As holder of the purse strings, Congress pushes its own priorities, making presidential budgets DOA as written. Today, though, the Biden exercise highlights more similarities than differences with Republicans, who support all the defense increases despite the U.S. having ostensibly exited “forever wars” less than a year ago. And the GOP simply cannot get enough “bipartisan” infrastructure and science and technology “innovation” pork and regulatory spending. These replace free enterprise with cronyism and permanent government partnerships; and of course permanent regulatory agencies.

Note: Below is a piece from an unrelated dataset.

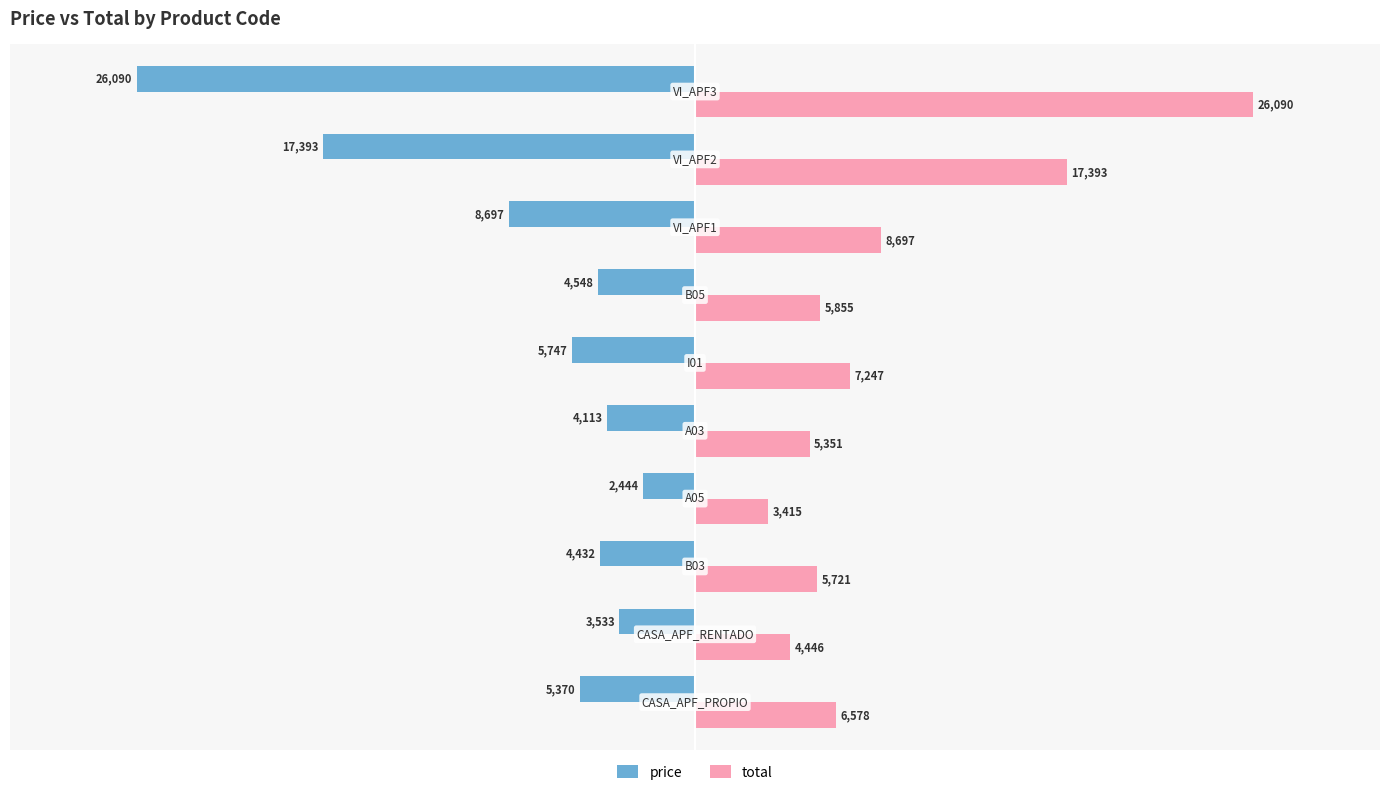

How many data points in price are less than -4547?

6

Once upon a time, outsize spending infuriated grassroots, but not after Trump reportedly said “who the hell cares” about the budget even before the pandemic hit. Republicans also went along on the December 2021 debt limit increase rather than forcing retrenchment, despite the debt limit’s status as perhaps the last remaining institution capable of forcing a reduction in the size and scope of the federal budget. The rare “sequestrations” that occur are the only spending cuts of recent historical note, and they also get lifted; in bipartisan fashion, naturally.

The failure of the GOP to halt the rise of the progresssive left has paved the way for Biden’s “whole-of-government” approaches on “equity,” the “climate crisis” and on “competition policy.” These are reflected in the budget and in everything Biden’s administration is doing, and they rule out not just balanced budgets but limited government itself. What had once been non-starters under Obama such as tax-and-spend green mass transit boondoggles and free community college or other educational aid like loan deferrals are part of the universe’s background radiation now.